Attali : Sarkozy adhère sous trois réserves

Par Bernard M.
Publié le 24 janvier 2008 à 10:30

Le chef de l'Etat a reçu le rapport de la commission Attali chargée de lever les freins à la croissance française

En revanche, Nicolas Sarkozy a fait connaître son désaccord sur trois points : la suppression du principe de précaution inscrit dans la Constitution, la suppression de l’échelon administratif départemental d’ici 10 ans et la déréglementation de la profession de pharmacien.



Dans son rapport, la commission Attali estimait que le principe de précaution, introduit dans la Constitution en 2004, « instaure un contexte préjudiciable à l’innovation et à la croissance ». « Le principe de précaution n’est pas un principe d’inaction », « et pas davantage un principe d’interdiction » a répliqué Nicolas Sarkozy. « Au contraire, c’est un principe d’action et d’expertise, pour garantir l’incertitude », a-t-il justifié.
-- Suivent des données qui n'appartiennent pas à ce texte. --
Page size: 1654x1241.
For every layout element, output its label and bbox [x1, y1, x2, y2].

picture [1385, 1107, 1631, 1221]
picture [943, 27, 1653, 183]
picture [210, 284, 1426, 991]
Quant à la suppression des départements, « les Français sont attachés » à leur « légitimité historique », a opposé le chef de l’Etat.



L’objectif, a rappelé Jacques Attali, est de parvenir à faire « gagner à la France un point de croissance supplémentaire, au minimum, d’ici 2012 » et de « faire baisser son taux de chômage à 5%, c’est-à-dire le plein emploi ».